Monday, March 4, 2013

Pops on Beats


I spent the last week researching and writing about the evolution of Beat cinema and films about the Beat Generation. The occasion was an assignment for writing a 3000-word critique of the new adoptation of On the Road by Walter Salles which is going to be published on Iranian Film Monthly.

My opinion about the film, and the predictable disillusionment I had after watching On the Road, as well as arguments about problems of translating Beat literature to moving images need another place and time to be fully explained. However, the process of writing concurred with discovering new films and revisiting some of the milestones of Beat cinema which many of them would appeal to jazz people. Films such as Pull My Daisy (with Jack Kerouac's scrips and voice-over and a jazz score), Shadows (containing Charlie Mingus's soundtrack), The Connection (the groundbreaking Shirley Clarke film with Freddie Redd and Jackie McLean) and even the mediocre Subterraneans (based on Kerouac's novel) which features Gerry Mulligan's pianoless quartet have their own merits that in many different ways exceed so many limitation of what Salles offers us.

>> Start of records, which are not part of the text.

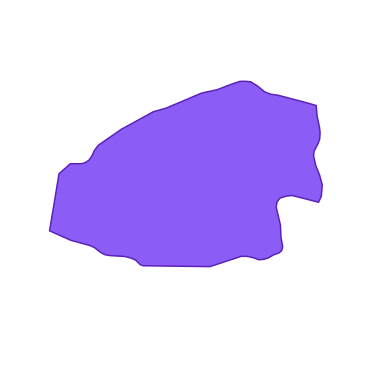 Tafilah, Albers equal-area conic projection, rotated 159°
{"feature_id": "JOR-852", "entity_name": "Tafilah", "entity_type": "Province", "adm_level": 1, "iso_a3": "JOR", "parent_name": "Jordan", "parent_adm1": "", "projection": "albers", "projection_center": [35.57, 30.801], "detail": "fine", "context": "isolated", "style": "filled", "palette": "violet", "viewbox_px": 384, "rotation_deg": 159, "n_neighbors": 0, "source": "natural_earth", "source_scale": "10m", "svg_char_len": 965}
<svg xmlns="http://www.w3.org/2000/svg" viewBox="0 0 384 384"><g transform="rotate(159 192 192)"><path d="M45.1,228.2L48.1,217.6L49.9,206.2L51.3,201.1L53.8,195.7L56.8,192.2L63.4,186.3L65.6,182.0L67.0,172.1L66.8,162.0L67.9,151.8L72.8,141.7L77.5,137.1L80.5,139.2L99.7,152.8L105.1,154.3L112.0,154.8L116.3,152.1L118.8,147.7L121.3,129.4L125.2,117.7L126.9,108.6L129.3,105.1L132.9,103.9L137.8,104.1L144.7,103.1L149.6,103.5L153.9,104.8L158.2,108.6L163.6,112.2L169.1,114.3L202.0,115.9L263.9,140.6L266.5,142.9L267.6,145.6L269.2,148.8L272.8,152.3L277.7,155.8L291.7,162.2L295.7,164.6L298.7,167.9L302.8,174.7L305.8,178.1L322.3,190.2L338.9,206.8L309.6,256.7L295.5,262.0L285.1,258.0L281.1,257.7L276.9,258.6L272.1,261.9L268.3,265.7L262.8,269.2L235.4,275.9L199.2,280.8L186.1,279.6L147.6,280.9L131.8,278.5L116.3,278.5L107.5,278.1L103.1,276.5L97.6,273.8L92.9,267.5L88.3,259.5L83.2,254.9L77.3,251.7L50.9,232.7L45.1,228.2Z" fill="#8b5cf6" stroke="#5b21b6" stroke-width="1.5"/></g></svg>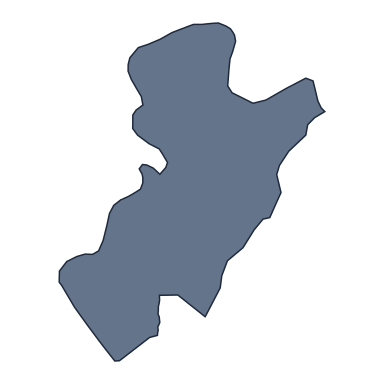 the district of Abi, Cross River, Nigeria
{"feature_id": "59680162B64112154685735", "entity_name": "Abi", "entity_type": "district", "adm_level": 2, "iso_a3": "NGA", "parent_name": "Nigeria", "parent_adm1": "Cross River", "projection": "mercator", "projection_center": [8.011, 5.883], "detail": "fine", "context": "isolated", "style": "filled", "palette": "slate", "viewbox_px": 384, "rotation_deg": 0, "n_neighbors": 0, "source": "geoboundaries", "source_scale": "gbopen_adm2", "svg_char_len": 1582}
<svg xmlns="http://www.w3.org/2000/svg" viewBox="0 0 384 384"><path d="M114.8,361.0L119.5,360.7L149.7,337.4L157.4,335.4L157.7,332.4L158.2,330.1L157.7,327.4L159.8,322.5L159.2,316.8L158.0,314.0L158.3,311.3L158.4,306.4L159.0,304.0L159.6,300.4L159.4,295.3L177.8,295.0L205.1,316.7L205.7,315.8L220.2,287.9L221.8,275.7L227.4,260.8L243.0,247.7L254.1,229.9L263.0,219.1L269.8,217.6L275.9,203.8L281.0,192.6L276.7,174.6L279.4,165.5L288.8,151.2L305.8,135.1L307.7,124.7L314.7,117.6L324.8,111.6L321.2,107.9L317.9,101.1L316.3,94.4L314.7,87.6L313.0,80.9L305.9,78.2L304.8,78.7L285.9,88.6L265.8,100.1L253.3,103.2L253.1,103.3L232.1,92.8L231.0,91.1L227.7,85.9L229.0,68.7L230.0,59.0L232.7,51.5L235.6,41.2L234.5,35.1L232.7,32.0L230.4,28.8L225.9,26.0L218.4,23.0L211.7,23.4L204.8,24.1L202.2,24.4L193.5,24.4L189.7,25.8L178.4,30.1L171.8,32.7L160.0,39.3L148.3,44.3L138.3,47.6L129.9,57.7L128.2,64.4L128.1,71.2L131.4,79.6L135.4,86.5L136.3,88.1L141.3,96.5L142.9,105.0L136.2,110.0L132.8,115.0L132.8,123.5L132.7,128.5L135.1,131.8L137.7,135.3L144.9,140.6L149.2,143.8L157.6,148.1L159.2,148.9L162.5,154.0L167.5,162.5L165.8,167.5L161.6,172.3L159.9,174.3L153.4,168.2L146.8,165.0L142.5,164.5L139.2,168.9L142.1,174.1L142.8,177.5L142.8,183.0L140.4,189.2L132.9,193.9L128.1,196.6L120.7,199.9L113.7,205.4L112.9,207.0L109.5,213.4L107.0,224.9L104.8,233.8L103.1,240.6L98.6,250.9L92.5,254.4L85.1,254.1L76.9,256.5L66.8,261.5L63.4,265.9L59.4,271.1L59.4,273.0L59.4,274.7L59.3,275.3L59.2,282.2L61.6,285.3L74.4,307.0L78.3,312.5L87.7,325.5L100.2,342.3L106.3,350.2L114.8,361.0Z" fill="#64748b" stroke="#1e293b" stroke-width="1.5"/></svg>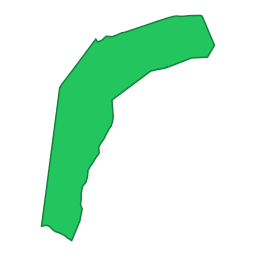 the district of San Miguel Tecomatlán, Oaxaca, Mexico
{"feature_id": "50627088B83273926369919", "entity_name": "San Miguel Tecomatlán", "entity_type": "district", "adm_level": 2, "iso_a3": "MEX", "parent_name": "Mexico", "parent_adm1": "Oaxaca", "projection": "equal_earth", "projection_center": [-97.281, 17.371], "detail": "fine", "context": "isolated", "style": "filled", "palette": "green", "viewbox_px": 256, "rotation_deg": 0, "n_neighbors": 0, "source": "geoboundaries", "source_scale": "gbopen_adm2", "svg_char_len": 1222}
<svg xmlns="http://www.w3.org/2000/svg" viewBox="0 0 256 256"><path d="M59.7,87.9L48.2,175.6L41.5,226.3L46.5,225.2L50.1,226.9L52.6,229.6L55.3,231.6L58.6,232.6L62.0,234.1L64.7,235.6L67.6,238.0L71.4,240.5L71.7,240.6L79.8,221.0L82.2,208.9L80.5,204.6L81.2,199.5L81.2,193.7L81.8,189.8L82.7,186.1L86.1,181.9L87.6,175.8L88.0,170.3L90.2,166.5L92.7,163.0L95.9,157.6L99.1,153.3L98.8,146.7L101.2,142.8L104.1,138.6L106.3,134.0L109.2,128.8L111.2,125.9L112.5,121.7L113.2,117.3L112.0,100.0L150.6,71.1L156.4,69.8L158.2,69.0L158.4,69.4L166.7,67.7L167.0,67.5L167.0,66.7L168.6,66.9L191.6,57.9L207.5,57.2L214.5,45.3L202.6,17.3L202.0,16.1L200.3,15.4L196.6,15.5L192.0,15.6L190.9,15.6L189.7,15.6L188.6,15.7L186.4,16.0L184.2,16.2L183.9,16.3L182.4,16.3L180.7,16.3L179.5,16.3L176.5,16.0L174.6,16.2L172.5,16.7L172.2,16.8L168.5,17.7L168.2,17.8L166.1,18.5L165.7,18.6L165.0,18.8L163.6,19.3L162.1,19.8L160.6,20.3L159.1,20.7L157.1,21.4L156.8,21.5L156.7,21.5L154.6,22.3L153.5,22.6L152.4,23.0L151.3,23.3L150.3,23.7L149.2,24.1L143.2,26.1L140.9,26.9L124.9,32.2L124.2,32.4L123.3,32.6L122.1,32.7L115.6,35.5L112.1,36.7L106.3,36.2L101.5,40.5L99.3,41.3L97.3,41.8L95.8,39.1L72.0,71.0L61.7,84.4L59.7,87.9Z" fill="#22c55e" stroke="#15803d" stroke-width="1.5"/></svg>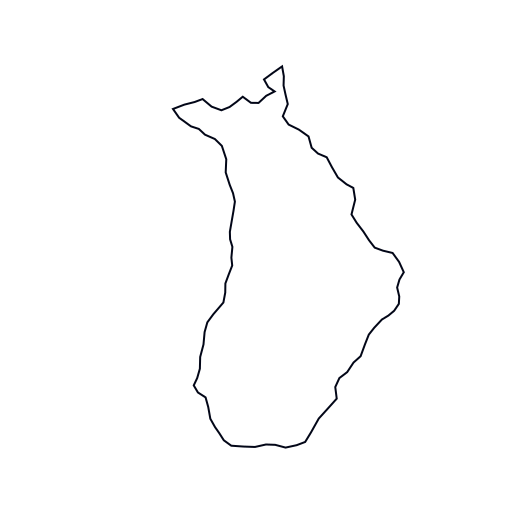 São Sebastião do Anta, Minas Gerais, Brazil (Mercator projection), rotated 221°
{"feature_id": "56859067B14262855258372", "entity_name": "São Sebastião do Anta", "entity_type": "district", "adm_level": 2, "iso_a3": "BRA", "parent_name": "Brazil", "parent_adm1": "Minas Gerais", "projection": "mercator", "projection_center": [-41.947, -19.506], "detail": "fine", "context": "isolated", "style": "outline", "palette": "ink", "viewbox_px": 512, "rotation_deg": 221, "n_neighbors": 0, "source": "geoboundaries", "source_scale": "gbopen_adm2", "svg_char_len": 1445}
<svg xmlns="http://www.w3.org/2000/svg" viewBox="0 0 512 512"><g transform="rotate(221 256 256)"><path d="M360.7,416.2L363.5,404.9L365.8,394.5L357.5,391.5L349.9,392.4L353.4,383.6L354.5,373.2L360.3,368.3L370.5,367.5L371.8,359.6L373.7,351.1L377.7,343.3L387.5,339.6L399.3,339.4L403.3,332.0L409.4,323.2L415.1,312.5L404.7,309.9L390.1,311.2L382.5,314.4L374.1,314.1L363.8,317.3L354.0,316.7L341.9,309.5L333.7,299.2L322.6,292.5L314.5,288.3L307.6,283.2L302.6,275.3L296.8,265.7L291.6,257.1L286.5,251.6L279.8,247.4L273.5,238.6L267.7,233.2L264.6,224.5L261.1,215.2L255.2,208.2L250.1,199.5L250.0,184.1L249.2,174.0L244.9,164.9L237.6,154.8L231.9,143.2L224.4,134.1L220.3,125.3L218.1,117.5L210.3,114.9L201.3,116.2L193.0,110.7L183.7,103.2L174.7,100.0L167.5,98.2L159.4,95.8L150.2,96.6L140.4,104.0L131.5,111.2L124.8,120.3L117.6,126.1L108.0,130.8L101.2,139.9L96.9,147.9L98.8,159.1L102.0,174.5L101.7,188.3L101.5,201.3L110.2,209.1L113.0,218.6L111.0,228.2L112.5,239.6L111.3,249.0L115.8,260.8L119.3,270.7L119.7,279.5L119.3,290.7L117.0,297.9L115.8,305.3L116.8,313.6L121.3,319.4L128.8,324.8L132.3,332.4L133.8,340.7L144.1,345.4L154.9,347.9L163.7,343.3L171.9,340.2L180.9,342.0L191.0,344.9L201.8,347.1L211.2,350.0L218.1,363.6L227.2,371.2L234.7,369.5L245.7,369.0L257.1,372.9L267.4,376.9L276.4,374.0L285.0,374.2L294.8,380.7L306.6,379.5L317.6,376.6L327.4,379.0L331.7,391.5L339.9,397.4L347.0,402.7L352.9,409.9L360.7,416.2Z" fill="none" stroke="#020617" stroke-width="2"/></g></svg>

It is interesting that how among the major Hollywood studios MGM developed a particular exploitative interest in Beat Generation, first by making a very offensive portrayal of Beats in The Beat Generation, 1959, and a year later softening their views in The Subterraneans and elevating the production values from "B" department to that of "A"'s (George Peppard and Leslie Caron appear in The Subterraneans).

The Beat Generation with a well-executed crime story and a remarkable Steve Cochran is highly problematic in its malicious representation of Beats as lazy, ignorant, pretentious and even a dangerous group of people whose anarchistic attitude, in Louis Amstrong's words, is "headed for the blues." Now you might wonder what Armstrong got to do with it, but that's exactly the most straightforward message of The Beat Generation which is delivered in the opening credit of the film and the song Armstrong and his All Stars perform. In this opening sequence, Pops, who already had poked fun at Bop movement, gives some "advice" to Beat people. Regardless of how offensive can be Hollywood's treatment of contemporary issues, this film is an important document of  the way Hollywood used the guiding light of the Beat literature, jazz, against the movement itself.